Eine prellung, die nicht verschwinden will
Die Diagnose klingt harmlos: Prellung unterhalb des rechten Knies, zugezogen noch vor der Partie in Genua. Die Untersuchungen kurz nach dem Stopp zeigten keine strukturellen Schäden, keine Bänderprobleme, keine Komplikationen. Eigentlich gute Nachrichten. Aber der Körper von Aboukhlal denkt anders.
Sobald er das Tempo anzieht, meldet sich der Schmerz zurück. Kein Riss, kein Bruch – und trotzdem läuft er nicht. Das ist die frustrierende Realität bei Prellungen: Sie heilen nach eigenem Zeitplan, nicht nach dem des Trainers.

Das probetraining entscheidet alles
Der medizinische Stab beobachtet die Entwicklung täglich. Noch in den nächsten 24 Stunden soll ein entscheidender Belastungstest stattfinden. Besteht Aboukhlal diesen Fitnesstest, könnte er in den Kader für Neapel berufen werden. Besteht er ihn nicht, bleibt er in Turin zurück.

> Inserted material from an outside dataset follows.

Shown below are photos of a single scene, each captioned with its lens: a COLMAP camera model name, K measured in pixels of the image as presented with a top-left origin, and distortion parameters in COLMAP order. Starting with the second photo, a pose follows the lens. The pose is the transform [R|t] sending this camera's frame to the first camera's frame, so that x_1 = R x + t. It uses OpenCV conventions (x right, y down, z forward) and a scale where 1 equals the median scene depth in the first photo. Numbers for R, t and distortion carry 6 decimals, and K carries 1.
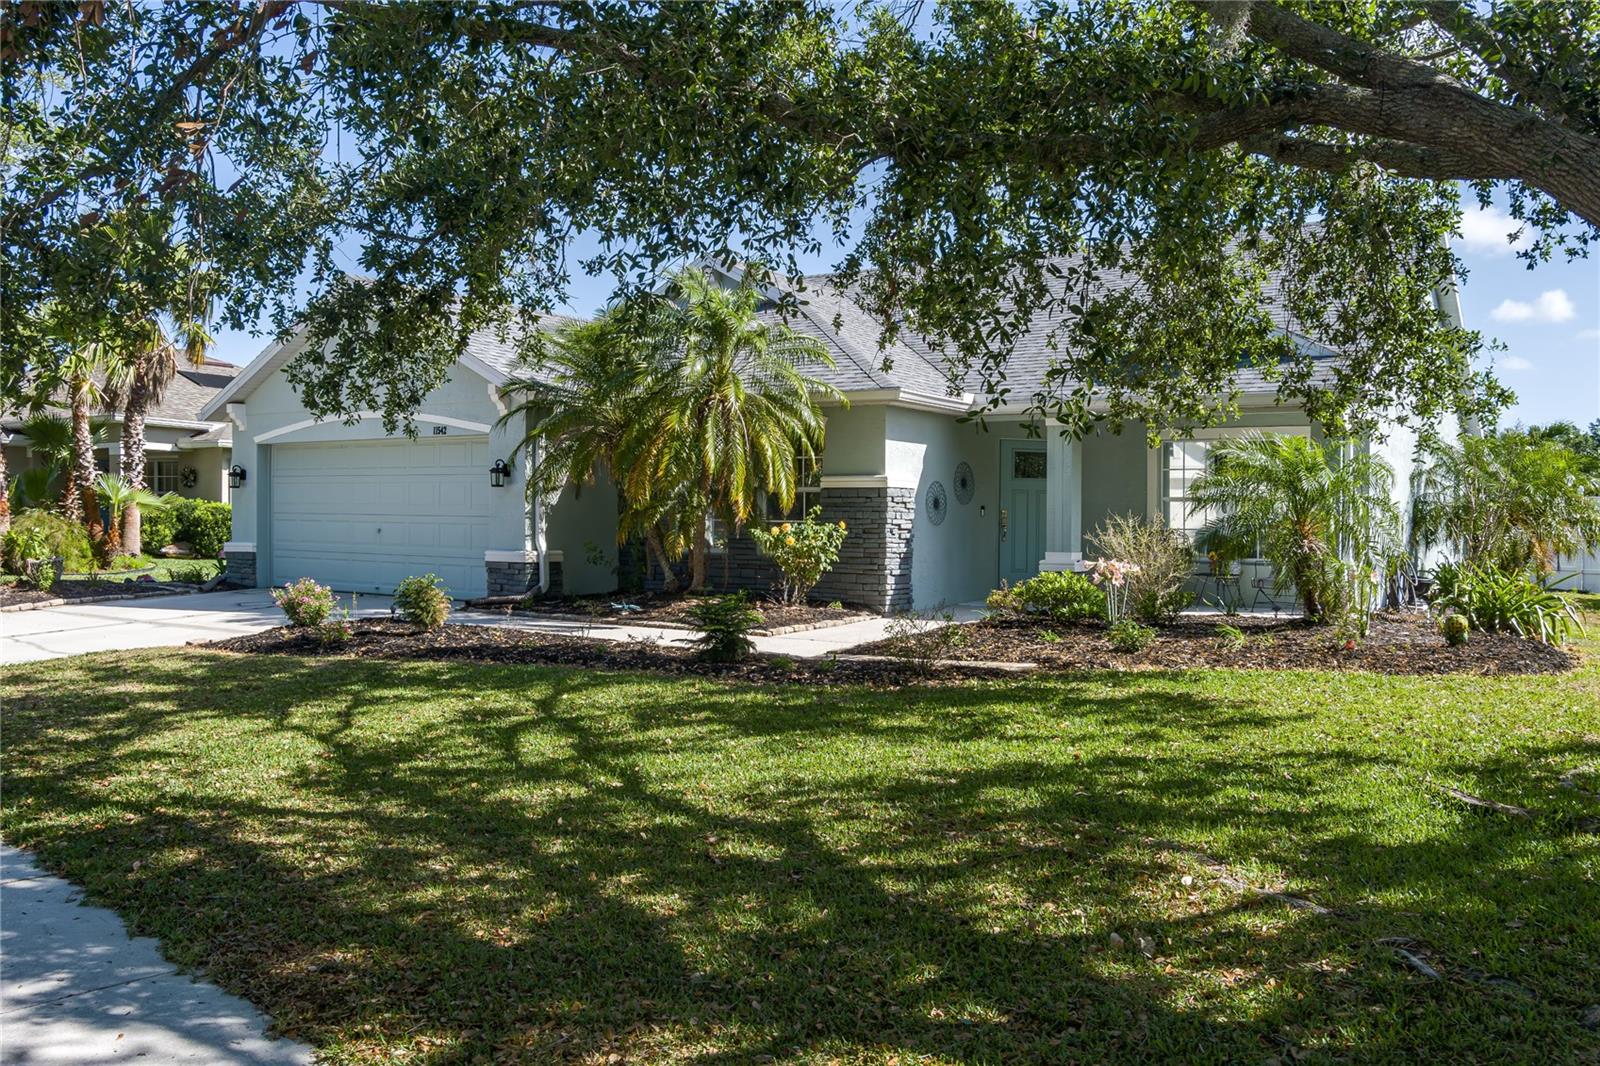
lens RADIAL K [[1346.9, 0, 800.1], [0, 1346.9, 531.3], [0, 0, 1]] dist [-0.072195, 0.020318]
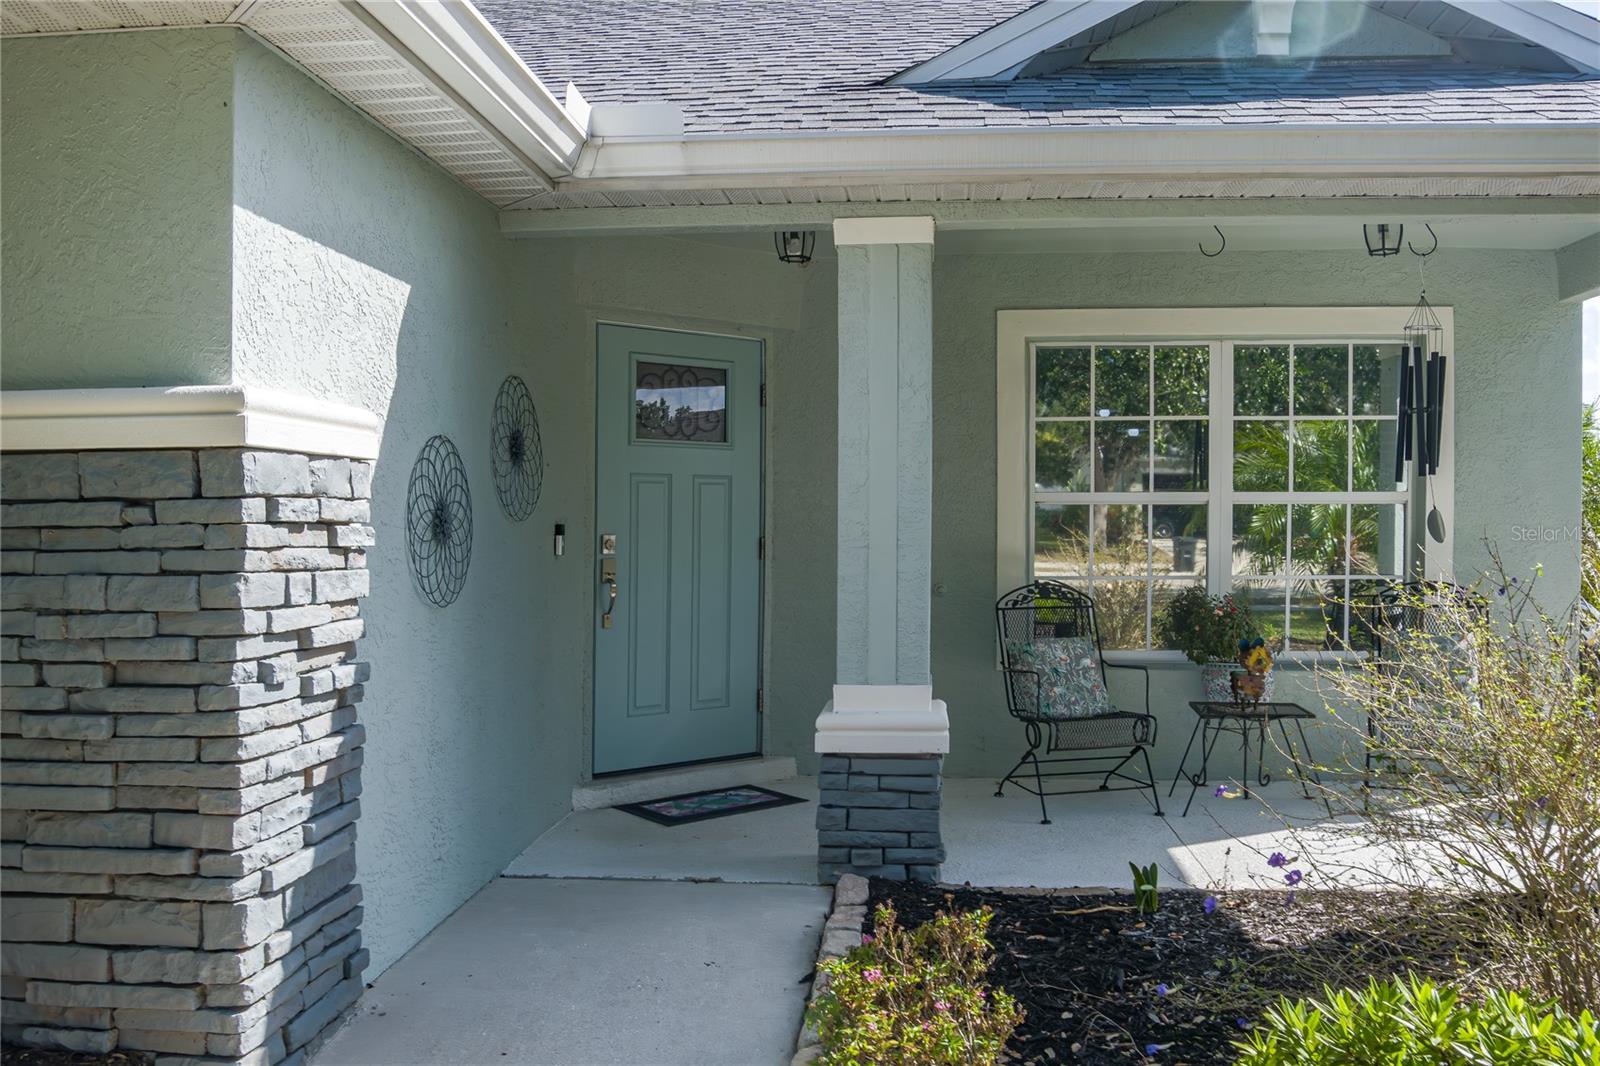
lens RADIAL K [[1346.9, 0, 801.6], [0, 1346.9, 529.4], [0, 0, 1]] dist [-0.072195, 0.020318]
pose [[0.891993, -0.005255, 0.452019, 0.049650], [0.004877, 0.999986, 0.002003, -0.020640], [-0.452023, 0.000418, 0.892006, 0.785823]]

Trainer und Ärzte ziehen dabei an einem Strang – aber das letzte Wort hat der Körper des 24-Jährigen. Und der hat sich in den letzten Tagen wenig kompromissbereit gezeigt.

Warum sein ausfall mehr als eine randnotiz ist
Aboukhlal ist kein Ersatzspieler, der auf der Bank wartet. Er ist ein Unruhestifter auf der linken Seite, einer, der Verteidiger in Bedrängnis bringt und Räume öffnet, die andere nicht einmal sehen. Gegen Napoli, in einem Spiel mit enormer tabellarischer Bedeutung, wäre sein Fehlen mehr als ein personelles Detail.
Die nächsten Stunden werden zeigen, ob er mitfährt oder zuschauen muss. Bis dahin heißt es: warten, testen, hoffen. Für Aboukhlal selbst – und für alle, die auf ihn zählen.